● Your objective:
Return the text of every item below word for word, leaving out the pictures.

● Material provided:
◇ ◇ ◇ ◇ ◇ ◇ ◇
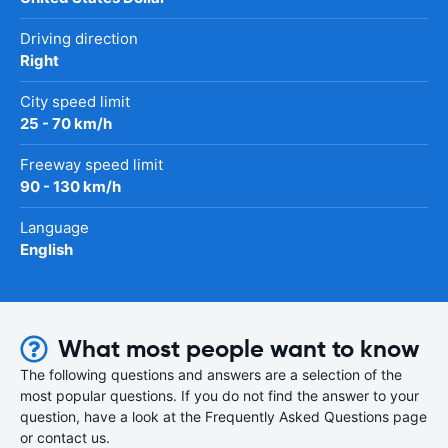
Driving direction
Right
City speed limit
25 - 70 km/h
Freeway speed limit
90 - 130 km/h
Language
English
What most people want to know
The following questions and answers are a selection of the
most popular questions. If you do not find the answer to your
question, have a look at the Frequently Asked Questions page
or contact us.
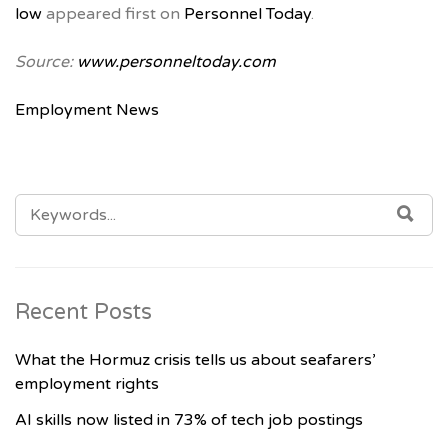
low
appeared first on
Personnel Today
.
Source:
www.personneltoday.com
Employment News
SEARCH
SE
FOR:
Recent Posts
What the Hormuz crisis tells us about seafarers’
employment rights
AI skills now listed in 73% of tech job postings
◇ ◇ ◇ ◇ ◇ ◇ ◇
● The answer:
Driving direction
Right
City speed limit
25 - 70 km/h
Freeway speed limit
90 - 130 km/h
Language
English
What most people want to know
The following questions and answers are a selection of the
most popular questions. If you do not find the answer to your
question, have a look at the Frequently Asked Questions page
or contact us.
low
appeared first on
Personnel Today
.
Source:
www.personneltoday.com
Employment News
SEARCH
SE
FOR:
Recent Posts
What the Hormuz crisis tells us about seafarers’
employment rights
AI skills now listed in 73% of tech job postings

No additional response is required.